» Required actions:
• a. Please write out the part of the Kazakhstan independence medal text between "The medal was made" and "development of the Republic of Kazakhstan.", inclusive.
• b. In the Kazakhstan independence medal text, where was the medal made?

» Exercise passage:

State award of the Republic of Kazakhstan

Jubilee Medal "10 Years of Independence of the Republic of Kazakhstan" («Қазақстан Республикасының тәуелсіздігіне 10 жыл» мерекелік медалі; Юбилейная медаль «10 лет независимости Республики Казахстан») is a state decoration of the Republic of Kazakhstan. It was established by Presidential Decree on 27 August 2001.

The medal was instituted to commemorate the tenth anniversary of Kazakhstan's independence.

== History ==
On the eve of the 10th anniversary of the independence of Kazakhstan, the state instituted a commemorative medal to mark the occasion. The award was established by a Decree No. 675 of the president Nursultan Nazarbayev dated 27 August 2001.

The medal was made at the Kazakhstan Mint in Oskemen.

== Award statute ==
The medal is awarded to citizens of the Republic of Kazakhstan and foreign citizens who have made a significant contribution to the formation of statehood, strengthening sovereignty and socio-economic development of the Republic of Kazakhstan.

== Award description ==
The medal "10th Anniversary of the Republic of Kazakhstan" is made of tombak alloy and has the shape of a circle with a diameter of 34 mm.

» Material shown:

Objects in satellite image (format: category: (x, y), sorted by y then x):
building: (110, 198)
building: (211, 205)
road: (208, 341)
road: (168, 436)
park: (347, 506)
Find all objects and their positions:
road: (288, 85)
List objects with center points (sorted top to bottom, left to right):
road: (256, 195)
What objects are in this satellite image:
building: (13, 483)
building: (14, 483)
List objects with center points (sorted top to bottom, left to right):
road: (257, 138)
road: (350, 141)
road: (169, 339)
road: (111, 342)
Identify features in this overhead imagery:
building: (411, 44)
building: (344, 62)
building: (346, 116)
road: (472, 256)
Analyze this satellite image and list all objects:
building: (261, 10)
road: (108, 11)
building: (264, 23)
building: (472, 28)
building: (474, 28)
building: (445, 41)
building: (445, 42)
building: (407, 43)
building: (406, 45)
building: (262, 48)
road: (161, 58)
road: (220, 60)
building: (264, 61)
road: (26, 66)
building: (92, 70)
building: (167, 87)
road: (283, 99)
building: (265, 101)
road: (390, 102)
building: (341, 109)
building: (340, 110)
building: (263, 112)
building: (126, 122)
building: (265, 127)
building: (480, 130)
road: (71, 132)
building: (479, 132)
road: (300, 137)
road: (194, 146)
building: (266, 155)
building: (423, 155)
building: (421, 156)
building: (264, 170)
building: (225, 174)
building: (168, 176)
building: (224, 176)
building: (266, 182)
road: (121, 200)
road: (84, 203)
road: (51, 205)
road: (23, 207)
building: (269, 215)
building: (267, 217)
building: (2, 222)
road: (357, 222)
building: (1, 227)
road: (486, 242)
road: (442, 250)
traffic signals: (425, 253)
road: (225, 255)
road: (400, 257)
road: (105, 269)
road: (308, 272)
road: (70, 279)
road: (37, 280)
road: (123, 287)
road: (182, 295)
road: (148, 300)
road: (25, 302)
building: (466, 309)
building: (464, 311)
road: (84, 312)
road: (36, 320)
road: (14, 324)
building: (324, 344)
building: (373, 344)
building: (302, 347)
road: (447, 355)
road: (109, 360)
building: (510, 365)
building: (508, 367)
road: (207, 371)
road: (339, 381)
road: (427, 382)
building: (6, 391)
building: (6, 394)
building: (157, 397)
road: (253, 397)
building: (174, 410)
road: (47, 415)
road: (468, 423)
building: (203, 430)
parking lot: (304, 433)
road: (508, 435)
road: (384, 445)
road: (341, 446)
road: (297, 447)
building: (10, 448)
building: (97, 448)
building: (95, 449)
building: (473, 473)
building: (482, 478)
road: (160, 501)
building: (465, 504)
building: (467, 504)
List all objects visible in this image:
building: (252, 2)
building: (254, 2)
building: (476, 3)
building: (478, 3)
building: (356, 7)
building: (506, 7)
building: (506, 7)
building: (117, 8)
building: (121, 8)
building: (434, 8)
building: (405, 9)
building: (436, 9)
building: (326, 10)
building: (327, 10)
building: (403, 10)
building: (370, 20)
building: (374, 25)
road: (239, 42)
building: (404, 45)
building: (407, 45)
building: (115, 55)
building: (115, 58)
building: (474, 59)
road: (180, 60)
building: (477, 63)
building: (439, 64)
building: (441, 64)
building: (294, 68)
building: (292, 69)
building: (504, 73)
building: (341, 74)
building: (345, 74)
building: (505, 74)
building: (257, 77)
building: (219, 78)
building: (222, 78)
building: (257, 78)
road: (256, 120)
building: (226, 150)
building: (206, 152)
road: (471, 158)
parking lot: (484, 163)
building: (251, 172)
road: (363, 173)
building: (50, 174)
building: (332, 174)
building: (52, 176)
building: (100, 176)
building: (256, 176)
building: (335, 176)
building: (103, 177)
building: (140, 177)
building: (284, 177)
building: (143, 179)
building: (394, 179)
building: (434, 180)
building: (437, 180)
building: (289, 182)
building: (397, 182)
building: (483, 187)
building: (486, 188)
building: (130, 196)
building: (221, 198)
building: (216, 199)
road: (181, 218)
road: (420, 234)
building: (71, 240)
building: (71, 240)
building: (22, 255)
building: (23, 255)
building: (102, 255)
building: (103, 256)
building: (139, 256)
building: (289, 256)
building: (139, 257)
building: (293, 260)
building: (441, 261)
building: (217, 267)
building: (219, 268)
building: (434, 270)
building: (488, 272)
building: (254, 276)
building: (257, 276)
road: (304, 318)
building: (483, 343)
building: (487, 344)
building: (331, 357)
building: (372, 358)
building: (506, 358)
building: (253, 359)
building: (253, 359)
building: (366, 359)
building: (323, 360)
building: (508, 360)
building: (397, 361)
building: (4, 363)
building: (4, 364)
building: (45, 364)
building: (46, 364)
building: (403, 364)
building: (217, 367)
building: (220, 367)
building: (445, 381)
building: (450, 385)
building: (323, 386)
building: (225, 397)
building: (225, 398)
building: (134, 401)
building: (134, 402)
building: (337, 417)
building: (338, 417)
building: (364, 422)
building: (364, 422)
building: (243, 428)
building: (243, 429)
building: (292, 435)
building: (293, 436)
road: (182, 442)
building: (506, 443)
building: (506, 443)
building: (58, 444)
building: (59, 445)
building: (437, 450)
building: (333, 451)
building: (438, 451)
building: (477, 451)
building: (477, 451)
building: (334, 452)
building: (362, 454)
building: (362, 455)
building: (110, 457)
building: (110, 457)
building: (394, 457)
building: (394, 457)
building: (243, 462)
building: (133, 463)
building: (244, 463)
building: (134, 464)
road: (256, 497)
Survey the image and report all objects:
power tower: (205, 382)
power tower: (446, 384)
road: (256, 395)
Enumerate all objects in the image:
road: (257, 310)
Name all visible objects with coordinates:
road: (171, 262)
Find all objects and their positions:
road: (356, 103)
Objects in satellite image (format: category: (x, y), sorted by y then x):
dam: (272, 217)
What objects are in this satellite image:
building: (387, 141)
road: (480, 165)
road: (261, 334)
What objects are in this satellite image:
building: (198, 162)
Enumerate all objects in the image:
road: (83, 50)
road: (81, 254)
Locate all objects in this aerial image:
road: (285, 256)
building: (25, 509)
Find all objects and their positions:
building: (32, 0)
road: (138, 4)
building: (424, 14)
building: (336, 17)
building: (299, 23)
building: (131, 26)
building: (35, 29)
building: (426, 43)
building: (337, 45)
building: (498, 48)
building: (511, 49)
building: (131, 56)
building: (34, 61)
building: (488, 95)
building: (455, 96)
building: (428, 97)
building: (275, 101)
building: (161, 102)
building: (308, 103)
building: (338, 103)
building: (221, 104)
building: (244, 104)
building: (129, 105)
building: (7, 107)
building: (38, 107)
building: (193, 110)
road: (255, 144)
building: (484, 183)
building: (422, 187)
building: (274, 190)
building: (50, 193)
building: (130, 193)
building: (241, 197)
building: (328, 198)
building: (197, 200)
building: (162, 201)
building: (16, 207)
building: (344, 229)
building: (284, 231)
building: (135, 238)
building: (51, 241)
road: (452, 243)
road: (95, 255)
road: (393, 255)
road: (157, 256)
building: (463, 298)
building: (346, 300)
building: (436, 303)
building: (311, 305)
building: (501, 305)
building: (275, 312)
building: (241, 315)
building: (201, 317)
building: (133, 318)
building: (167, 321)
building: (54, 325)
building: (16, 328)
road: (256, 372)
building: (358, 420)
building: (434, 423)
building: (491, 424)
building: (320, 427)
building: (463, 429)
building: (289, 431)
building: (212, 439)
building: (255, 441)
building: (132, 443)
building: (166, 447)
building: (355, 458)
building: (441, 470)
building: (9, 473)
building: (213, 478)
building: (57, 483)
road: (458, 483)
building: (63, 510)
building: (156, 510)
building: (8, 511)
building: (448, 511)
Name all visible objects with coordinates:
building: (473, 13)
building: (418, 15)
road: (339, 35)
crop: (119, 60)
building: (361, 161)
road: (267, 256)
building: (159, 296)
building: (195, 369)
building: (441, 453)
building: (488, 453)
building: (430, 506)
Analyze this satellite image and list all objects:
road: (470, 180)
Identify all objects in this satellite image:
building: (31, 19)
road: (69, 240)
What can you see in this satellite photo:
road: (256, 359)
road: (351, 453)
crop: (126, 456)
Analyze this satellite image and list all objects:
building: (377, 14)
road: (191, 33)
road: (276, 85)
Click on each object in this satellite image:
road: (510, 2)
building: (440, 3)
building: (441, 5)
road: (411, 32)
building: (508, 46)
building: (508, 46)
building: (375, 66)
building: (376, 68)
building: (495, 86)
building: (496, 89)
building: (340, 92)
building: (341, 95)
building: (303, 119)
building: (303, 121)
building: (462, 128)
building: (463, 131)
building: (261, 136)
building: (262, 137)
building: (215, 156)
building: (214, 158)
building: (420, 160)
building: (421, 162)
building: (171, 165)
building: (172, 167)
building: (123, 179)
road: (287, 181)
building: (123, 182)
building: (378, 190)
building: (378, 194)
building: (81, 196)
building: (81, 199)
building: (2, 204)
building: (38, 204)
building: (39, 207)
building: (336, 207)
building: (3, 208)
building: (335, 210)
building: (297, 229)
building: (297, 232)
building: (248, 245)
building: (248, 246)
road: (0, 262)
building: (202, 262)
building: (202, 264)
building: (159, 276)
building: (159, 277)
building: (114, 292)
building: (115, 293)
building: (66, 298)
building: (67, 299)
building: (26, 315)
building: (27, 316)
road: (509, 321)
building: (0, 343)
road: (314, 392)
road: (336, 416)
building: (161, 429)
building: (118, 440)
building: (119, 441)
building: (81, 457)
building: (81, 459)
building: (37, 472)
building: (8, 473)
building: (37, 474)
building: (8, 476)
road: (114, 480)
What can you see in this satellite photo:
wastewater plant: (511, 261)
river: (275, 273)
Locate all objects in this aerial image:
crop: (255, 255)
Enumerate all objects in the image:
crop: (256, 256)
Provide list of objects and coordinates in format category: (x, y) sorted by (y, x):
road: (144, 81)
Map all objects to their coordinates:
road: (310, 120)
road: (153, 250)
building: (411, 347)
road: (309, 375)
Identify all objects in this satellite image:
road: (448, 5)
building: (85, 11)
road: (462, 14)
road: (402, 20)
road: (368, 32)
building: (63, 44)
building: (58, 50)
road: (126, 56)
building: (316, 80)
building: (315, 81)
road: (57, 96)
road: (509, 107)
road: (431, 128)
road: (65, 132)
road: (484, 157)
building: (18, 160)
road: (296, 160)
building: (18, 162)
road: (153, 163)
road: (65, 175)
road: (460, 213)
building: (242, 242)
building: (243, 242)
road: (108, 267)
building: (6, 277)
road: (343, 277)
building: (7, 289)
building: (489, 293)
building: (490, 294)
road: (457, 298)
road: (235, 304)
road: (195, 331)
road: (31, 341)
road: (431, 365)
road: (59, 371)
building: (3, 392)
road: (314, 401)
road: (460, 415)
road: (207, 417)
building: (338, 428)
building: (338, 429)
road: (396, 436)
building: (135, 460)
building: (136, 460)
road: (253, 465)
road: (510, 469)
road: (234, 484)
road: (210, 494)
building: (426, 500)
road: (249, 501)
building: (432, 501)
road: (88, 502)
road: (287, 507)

» Results of the tasks:
• a.
The medal was made at the Kazakhstan Mint in Oskemen.

== Award statute ==
The medal is awarded to citizens of the Republic of Kazakhstan and foreign citizens who have made a significant contribution to the formation of statehood, strengthening sovereignty and socio-economic development of the Republic of Kazakhstan.

• b. At the Kazakhstan Mint in Oskemen.